Star Wars: The Old Republic

Öncelikle ağır bir World of WarCraft hayranı olduğumu söylemeliyim. Hikayesi her ne kadar mantıksızlıklar ve tutarsızlıklar içerse de, bulunduğu evrende çeşitli hatalar olsa da World of WarCraft, şüphesiz son 10 senenin en başarılı oyunlarından. Bir diğer yandan Star Wars filmlerini, kitaplarını, animasyonlarını ve oyunlarını takip eden ve seven biriyim. Hatta giydiklerimden bile “Star Wars” hastası olduğumu anlamanız mümkün. İnceleyeceğim oyun Star Wars ve MMO konularının karışımı olunca, tarafsız olacağımı ve mükemmeli beklediğimi de anlayabilirsiniz. Yani kısacası incelemeyi okurken içiniz rahat olsun. Kesinlikle taraf tutmuyorum.

Uzun bir zaman önce, uzak bir galakside

Bugüne kadar birçok MMO oynadım. Ultima Online’dan tutun da DC Universe Online’a, Lord of the Rings Online’a kadar çeşitli MMO’yu deneme fırsatım oldu. Çoğunluğu maalesef bir World of WarCraft klonu olmaktan öteye gidemedi. World of WarCraft’ın da orijinal bir oyun olduğunu söyleyemeyiz. Ancak bu oyunlar da klon olmaktan öteye gidemediler.

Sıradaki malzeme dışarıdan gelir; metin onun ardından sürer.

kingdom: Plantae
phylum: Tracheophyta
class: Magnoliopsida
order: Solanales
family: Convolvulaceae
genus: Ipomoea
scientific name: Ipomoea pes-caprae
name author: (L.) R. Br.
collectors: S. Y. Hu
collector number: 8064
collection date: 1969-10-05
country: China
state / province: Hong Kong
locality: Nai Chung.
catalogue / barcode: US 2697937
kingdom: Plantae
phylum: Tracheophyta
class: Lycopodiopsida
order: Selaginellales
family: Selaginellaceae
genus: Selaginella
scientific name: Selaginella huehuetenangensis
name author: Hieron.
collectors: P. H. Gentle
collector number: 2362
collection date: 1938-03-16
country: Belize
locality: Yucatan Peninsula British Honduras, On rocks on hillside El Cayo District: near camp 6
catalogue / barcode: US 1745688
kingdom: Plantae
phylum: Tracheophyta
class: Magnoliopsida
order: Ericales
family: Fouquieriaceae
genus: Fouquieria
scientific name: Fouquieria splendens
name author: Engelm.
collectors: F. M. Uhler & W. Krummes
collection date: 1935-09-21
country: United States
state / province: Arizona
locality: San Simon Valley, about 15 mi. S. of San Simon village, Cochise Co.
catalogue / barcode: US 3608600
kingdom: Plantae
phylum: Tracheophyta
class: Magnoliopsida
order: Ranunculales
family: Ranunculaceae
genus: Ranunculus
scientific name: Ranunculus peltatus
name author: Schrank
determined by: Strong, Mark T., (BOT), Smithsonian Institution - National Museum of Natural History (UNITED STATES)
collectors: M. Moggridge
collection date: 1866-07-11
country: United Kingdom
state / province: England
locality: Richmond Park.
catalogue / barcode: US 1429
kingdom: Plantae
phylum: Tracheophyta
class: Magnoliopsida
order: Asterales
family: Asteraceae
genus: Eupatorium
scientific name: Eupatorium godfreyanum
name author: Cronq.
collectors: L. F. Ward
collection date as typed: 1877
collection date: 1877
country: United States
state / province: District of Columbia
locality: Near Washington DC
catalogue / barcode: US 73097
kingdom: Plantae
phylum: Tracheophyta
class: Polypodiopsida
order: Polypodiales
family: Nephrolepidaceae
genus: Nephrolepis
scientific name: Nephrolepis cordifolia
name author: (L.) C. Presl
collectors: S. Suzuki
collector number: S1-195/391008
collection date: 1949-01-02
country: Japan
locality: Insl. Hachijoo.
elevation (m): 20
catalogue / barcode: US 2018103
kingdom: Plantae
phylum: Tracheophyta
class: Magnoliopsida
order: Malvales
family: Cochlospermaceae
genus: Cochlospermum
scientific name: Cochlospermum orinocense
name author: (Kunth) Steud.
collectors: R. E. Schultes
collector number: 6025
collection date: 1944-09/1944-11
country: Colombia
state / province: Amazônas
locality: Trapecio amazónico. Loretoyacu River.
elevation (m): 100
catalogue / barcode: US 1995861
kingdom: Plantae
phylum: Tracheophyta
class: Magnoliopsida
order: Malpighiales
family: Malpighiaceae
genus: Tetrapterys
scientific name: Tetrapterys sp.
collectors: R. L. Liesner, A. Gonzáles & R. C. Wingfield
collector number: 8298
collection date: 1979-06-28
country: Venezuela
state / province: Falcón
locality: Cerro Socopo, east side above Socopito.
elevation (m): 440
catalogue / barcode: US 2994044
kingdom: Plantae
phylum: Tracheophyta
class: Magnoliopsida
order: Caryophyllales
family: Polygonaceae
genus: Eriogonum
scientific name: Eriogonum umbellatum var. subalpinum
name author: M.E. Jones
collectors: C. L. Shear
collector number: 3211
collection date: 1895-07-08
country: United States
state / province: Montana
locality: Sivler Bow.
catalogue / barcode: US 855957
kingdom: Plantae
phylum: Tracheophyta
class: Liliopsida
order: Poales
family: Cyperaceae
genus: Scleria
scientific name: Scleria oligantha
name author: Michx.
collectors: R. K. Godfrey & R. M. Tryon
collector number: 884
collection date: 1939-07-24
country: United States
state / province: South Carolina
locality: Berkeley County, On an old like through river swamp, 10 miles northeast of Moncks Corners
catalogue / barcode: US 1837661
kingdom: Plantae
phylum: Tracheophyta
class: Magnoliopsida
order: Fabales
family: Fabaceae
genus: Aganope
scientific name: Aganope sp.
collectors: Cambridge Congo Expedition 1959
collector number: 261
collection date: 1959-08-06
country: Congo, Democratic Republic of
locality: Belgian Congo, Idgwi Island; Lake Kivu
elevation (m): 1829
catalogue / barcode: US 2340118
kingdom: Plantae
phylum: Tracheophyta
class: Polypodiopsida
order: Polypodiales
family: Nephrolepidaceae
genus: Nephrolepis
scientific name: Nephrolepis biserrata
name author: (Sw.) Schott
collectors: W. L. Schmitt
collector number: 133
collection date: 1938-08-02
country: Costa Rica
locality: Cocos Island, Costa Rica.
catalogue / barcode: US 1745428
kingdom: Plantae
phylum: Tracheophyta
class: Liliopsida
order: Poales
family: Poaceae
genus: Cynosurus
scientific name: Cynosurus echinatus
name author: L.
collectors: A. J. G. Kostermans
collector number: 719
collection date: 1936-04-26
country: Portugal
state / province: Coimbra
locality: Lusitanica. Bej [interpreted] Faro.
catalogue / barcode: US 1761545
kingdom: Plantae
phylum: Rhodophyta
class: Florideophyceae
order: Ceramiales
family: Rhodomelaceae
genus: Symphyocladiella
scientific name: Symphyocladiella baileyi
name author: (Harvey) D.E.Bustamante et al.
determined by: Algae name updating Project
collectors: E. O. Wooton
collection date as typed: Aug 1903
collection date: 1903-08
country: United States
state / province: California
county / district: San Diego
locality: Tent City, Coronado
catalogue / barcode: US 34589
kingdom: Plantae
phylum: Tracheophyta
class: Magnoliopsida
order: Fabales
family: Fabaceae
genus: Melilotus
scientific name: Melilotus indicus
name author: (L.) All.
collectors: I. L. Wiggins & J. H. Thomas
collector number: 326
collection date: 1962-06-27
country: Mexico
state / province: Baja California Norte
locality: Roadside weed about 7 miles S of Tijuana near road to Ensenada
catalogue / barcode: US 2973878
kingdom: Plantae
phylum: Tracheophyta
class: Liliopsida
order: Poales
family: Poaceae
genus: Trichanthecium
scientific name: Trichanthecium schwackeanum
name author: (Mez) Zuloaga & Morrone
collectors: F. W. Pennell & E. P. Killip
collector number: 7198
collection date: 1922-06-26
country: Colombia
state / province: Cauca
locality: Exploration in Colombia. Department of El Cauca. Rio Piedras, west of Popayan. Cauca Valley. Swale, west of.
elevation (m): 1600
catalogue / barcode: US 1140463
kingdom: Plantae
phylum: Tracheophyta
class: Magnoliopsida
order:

Artık her NPC’nin kafasında bir ünlem işareti olduğunda o kişinin bir “questgiver” olduğunu anlar olduk. Peki Star Wars: The Old Republic de bu klon furyasına mı ait? Yoksa MMO’lara yeni bir soluk mu getiriyor?

Star Wars: Old Republic’e ilk girdiğimizde bizi gerçekten güzel bir sinematik karşılıyor. Oyun çıkmadan önce de izlediğimiz sinematik bugüne kadar izlediğimiz sinematikler arasında hatrı sayılır bir yere sahip. Blizzard’ın kalitesine oldukça yakın diyebiliriz.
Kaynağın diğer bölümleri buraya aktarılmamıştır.